■ **ASSIGNED TASK**
Return, unchanged, the lines of the records below, beginning at the line that contains "A Dewarper is" and continuing through the last line of the records.

■ **DATASET CONTENT**
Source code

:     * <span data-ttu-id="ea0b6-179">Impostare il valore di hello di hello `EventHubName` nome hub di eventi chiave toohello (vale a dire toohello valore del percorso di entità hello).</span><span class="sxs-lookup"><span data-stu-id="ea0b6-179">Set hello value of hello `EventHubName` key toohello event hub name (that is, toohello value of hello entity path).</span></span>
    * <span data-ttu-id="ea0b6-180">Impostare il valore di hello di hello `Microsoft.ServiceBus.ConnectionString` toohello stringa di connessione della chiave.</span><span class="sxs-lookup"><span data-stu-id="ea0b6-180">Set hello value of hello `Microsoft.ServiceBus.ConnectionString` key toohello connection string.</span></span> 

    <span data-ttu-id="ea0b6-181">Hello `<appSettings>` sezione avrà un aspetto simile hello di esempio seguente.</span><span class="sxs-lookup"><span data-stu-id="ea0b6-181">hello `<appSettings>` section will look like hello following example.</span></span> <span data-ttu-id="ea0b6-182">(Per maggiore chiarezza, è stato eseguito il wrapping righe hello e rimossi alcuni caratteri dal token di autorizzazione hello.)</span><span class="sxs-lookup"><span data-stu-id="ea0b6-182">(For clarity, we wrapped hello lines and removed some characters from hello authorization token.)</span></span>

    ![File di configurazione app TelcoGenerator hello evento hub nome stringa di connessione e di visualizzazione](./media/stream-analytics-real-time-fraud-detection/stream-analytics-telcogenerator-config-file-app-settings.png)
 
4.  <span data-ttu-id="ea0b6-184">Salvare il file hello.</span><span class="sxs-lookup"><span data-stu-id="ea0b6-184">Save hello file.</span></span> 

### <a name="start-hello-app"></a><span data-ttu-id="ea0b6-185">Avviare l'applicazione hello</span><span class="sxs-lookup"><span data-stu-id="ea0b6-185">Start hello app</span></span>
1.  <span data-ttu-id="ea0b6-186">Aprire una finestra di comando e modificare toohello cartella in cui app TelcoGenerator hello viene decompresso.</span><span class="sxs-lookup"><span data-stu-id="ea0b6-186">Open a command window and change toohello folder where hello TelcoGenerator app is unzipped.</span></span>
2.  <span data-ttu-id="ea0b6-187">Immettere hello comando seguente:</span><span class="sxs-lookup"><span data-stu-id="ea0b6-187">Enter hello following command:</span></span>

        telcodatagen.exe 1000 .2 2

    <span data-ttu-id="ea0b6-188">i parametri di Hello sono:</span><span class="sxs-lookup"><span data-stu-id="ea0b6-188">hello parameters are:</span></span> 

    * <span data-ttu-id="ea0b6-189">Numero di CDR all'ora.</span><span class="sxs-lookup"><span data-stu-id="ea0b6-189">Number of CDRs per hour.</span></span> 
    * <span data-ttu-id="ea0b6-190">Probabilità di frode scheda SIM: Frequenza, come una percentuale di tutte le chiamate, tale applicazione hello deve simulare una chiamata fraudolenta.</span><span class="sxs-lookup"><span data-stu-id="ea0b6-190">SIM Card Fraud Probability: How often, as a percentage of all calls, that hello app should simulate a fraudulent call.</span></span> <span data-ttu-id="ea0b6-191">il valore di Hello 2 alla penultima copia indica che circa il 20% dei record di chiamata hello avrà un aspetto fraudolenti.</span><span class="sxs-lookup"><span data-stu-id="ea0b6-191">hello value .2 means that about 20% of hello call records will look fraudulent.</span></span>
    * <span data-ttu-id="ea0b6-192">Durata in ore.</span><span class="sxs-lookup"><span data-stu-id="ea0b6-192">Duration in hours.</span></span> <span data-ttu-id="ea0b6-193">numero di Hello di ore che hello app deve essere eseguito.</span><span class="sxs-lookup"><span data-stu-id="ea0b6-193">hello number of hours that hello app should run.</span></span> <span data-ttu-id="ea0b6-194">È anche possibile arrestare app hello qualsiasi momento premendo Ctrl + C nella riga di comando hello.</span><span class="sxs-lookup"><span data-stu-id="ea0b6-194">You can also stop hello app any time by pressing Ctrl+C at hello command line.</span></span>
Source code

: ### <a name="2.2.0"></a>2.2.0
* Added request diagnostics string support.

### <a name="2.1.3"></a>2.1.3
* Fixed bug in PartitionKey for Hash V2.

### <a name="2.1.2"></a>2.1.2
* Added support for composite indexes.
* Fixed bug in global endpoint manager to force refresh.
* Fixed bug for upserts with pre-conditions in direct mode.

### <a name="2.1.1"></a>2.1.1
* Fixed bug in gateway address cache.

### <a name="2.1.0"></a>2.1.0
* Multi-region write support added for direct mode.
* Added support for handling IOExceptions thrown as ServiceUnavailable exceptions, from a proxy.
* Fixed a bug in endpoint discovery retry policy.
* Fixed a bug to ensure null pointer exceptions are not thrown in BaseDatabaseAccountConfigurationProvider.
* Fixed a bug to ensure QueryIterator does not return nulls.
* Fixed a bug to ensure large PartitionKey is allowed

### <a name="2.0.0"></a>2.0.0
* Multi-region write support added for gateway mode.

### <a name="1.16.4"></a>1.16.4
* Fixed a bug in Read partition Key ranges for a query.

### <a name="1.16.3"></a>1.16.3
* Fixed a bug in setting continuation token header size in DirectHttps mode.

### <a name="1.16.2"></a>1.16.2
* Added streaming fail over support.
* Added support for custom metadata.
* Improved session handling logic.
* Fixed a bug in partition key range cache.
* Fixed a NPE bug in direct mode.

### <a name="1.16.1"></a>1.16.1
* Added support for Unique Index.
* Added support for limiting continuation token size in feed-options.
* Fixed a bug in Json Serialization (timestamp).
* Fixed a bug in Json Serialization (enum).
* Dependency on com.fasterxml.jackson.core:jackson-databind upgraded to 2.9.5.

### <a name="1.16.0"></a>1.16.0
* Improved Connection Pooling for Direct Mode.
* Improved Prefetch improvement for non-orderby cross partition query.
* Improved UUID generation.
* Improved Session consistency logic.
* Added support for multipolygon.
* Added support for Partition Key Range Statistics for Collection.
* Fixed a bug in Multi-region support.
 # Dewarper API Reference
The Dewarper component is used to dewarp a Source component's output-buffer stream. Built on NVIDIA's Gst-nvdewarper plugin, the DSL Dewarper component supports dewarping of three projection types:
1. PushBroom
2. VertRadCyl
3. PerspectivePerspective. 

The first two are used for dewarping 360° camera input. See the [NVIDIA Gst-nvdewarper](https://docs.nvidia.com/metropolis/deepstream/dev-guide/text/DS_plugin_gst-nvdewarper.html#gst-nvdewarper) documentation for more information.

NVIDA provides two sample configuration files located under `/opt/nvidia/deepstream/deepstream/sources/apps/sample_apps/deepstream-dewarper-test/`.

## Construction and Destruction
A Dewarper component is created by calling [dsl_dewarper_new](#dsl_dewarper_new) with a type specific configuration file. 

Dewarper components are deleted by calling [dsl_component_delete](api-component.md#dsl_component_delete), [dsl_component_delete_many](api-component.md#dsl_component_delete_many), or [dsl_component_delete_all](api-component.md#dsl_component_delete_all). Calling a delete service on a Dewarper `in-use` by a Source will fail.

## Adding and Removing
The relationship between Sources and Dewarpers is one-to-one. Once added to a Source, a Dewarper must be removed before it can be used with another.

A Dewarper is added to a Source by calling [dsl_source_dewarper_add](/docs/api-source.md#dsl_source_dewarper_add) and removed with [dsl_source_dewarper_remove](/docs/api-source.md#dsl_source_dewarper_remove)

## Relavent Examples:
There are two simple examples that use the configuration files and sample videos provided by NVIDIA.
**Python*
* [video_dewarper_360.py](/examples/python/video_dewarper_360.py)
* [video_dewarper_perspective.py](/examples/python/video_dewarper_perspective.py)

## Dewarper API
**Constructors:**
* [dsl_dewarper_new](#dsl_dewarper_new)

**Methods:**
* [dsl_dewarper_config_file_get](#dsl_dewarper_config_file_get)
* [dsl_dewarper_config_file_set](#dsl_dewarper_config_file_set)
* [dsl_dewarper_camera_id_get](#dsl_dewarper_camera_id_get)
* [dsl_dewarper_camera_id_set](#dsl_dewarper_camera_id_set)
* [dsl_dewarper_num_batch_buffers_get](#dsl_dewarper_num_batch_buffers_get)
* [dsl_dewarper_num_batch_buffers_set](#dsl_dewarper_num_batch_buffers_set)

■ **SOLVED PROBLEM**
A Dewarper is added to a Source by calling [dsl_source_dewarper_add](/docs/api-source.md#dsl_source_dewarper_add) and removed with [dsl_source_dewarper_remove](/docs/api-source.md#dsl_source_dewarper_remove)

## Relavent Examples:
There are two simple examples that use the configuration files and sample videos provided by NVIDIA.
**Python*
* [video_dewarper_360.py](/examples/python/video_dewarper_360.py)
* [video_dewarper_perspective.py](/examples/python/video_dewarper_perspective.py)

## Dewarper API
**Constructors:**
* [dsl_dewarper_new](#dsl_dewarper_new)

**Methods:**
* [dsl_dewarper_config_file_get](#dsl_dewarper_config_file_get)
* [dsl_dewarper_config_file_set](#dsl_dewarper_config_file_set)
* [dsl_dewarper_camera_id_get](#dsl_dewarper_camera_id_get)
* [dsl_dewarper_camera_id_set](#dsl_dewarper_camera_id_set)
* [dsl_dewarper_num_batch_buffers_get](#dsl_dewarper_num_batch_buffers_get)
* [dsl_dewarper_num_batch_buffers_set](#dsl_dewarper_num_batch_buffers_set)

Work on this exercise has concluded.